MONTREAL - The courts and the balls aren't the only things that are green at Uniprix Stadium, Rogers Cup organizers say.
Tournament director Eugene Lapierre says the event is a model for sustainable development.
Recycling containers are everywhere and a "green squad" has been deployed to pick up and redirect anything that hasn't made it into the bins.
There also has been a tree-planting ceremony on the stadium grounds in north-end Montreal that featured Scottish player Jamie Murray, older brother of superstar Andy Murray.
"Montreal is the most advanced tournament in this (sustainability) area," said Lapierre, who touted his organization's environmental efforts at an ATP Americas meeting in October.

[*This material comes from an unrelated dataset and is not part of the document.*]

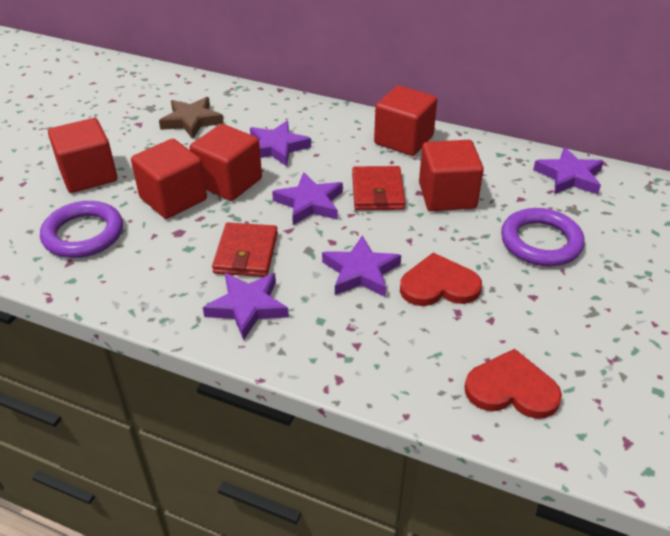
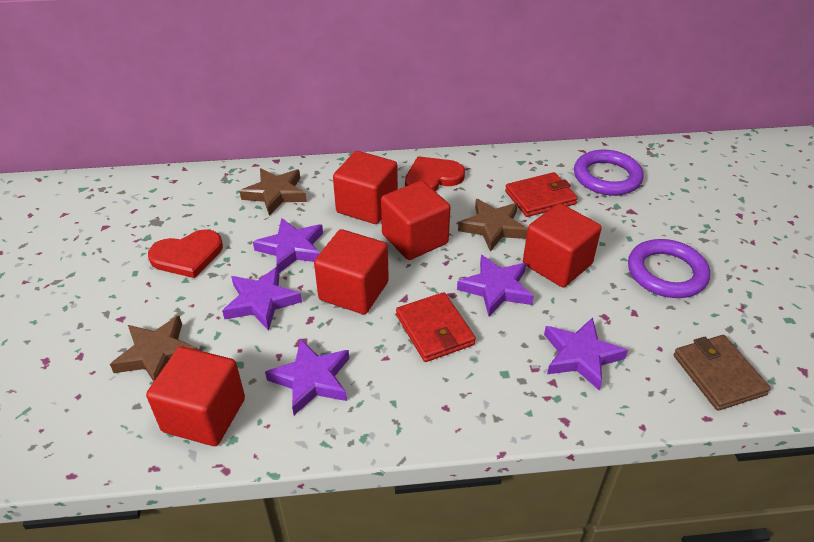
brown star: [159,97,224,139] = 1 -> [110,316,198,382] [240,168,307,216] [458,199,527,252] = 3
brown wallet: none = 0 -> [674,335,771,411] = 1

Maryse Lemay, sustainable development consultant for Tennis Canada, says the recycling plan at the Rogers Cup is an event within an event.
"About 75% of the waste produced at the Rogers Cup is recycled or composted," she said. "There has been a triage tent on the site since 2008. We also do on-site composting."
Lemay says even the dishes used are compostable or biodegradable.
And the green effort at the Rogers Cup goes beyond recycling.
Tennis Canada buys so-called "carbon credits" to offset the tons of greenhouse gas emissions used to ferry players by car and plane. The governing body donates $4,000 to a group called Planetair, an international organization that helps individuals and businesses reduce their carbon footprint.
"Overall, the goal is to educate people, including players, on best practices," Lemay said. "That can make a difference in the long term."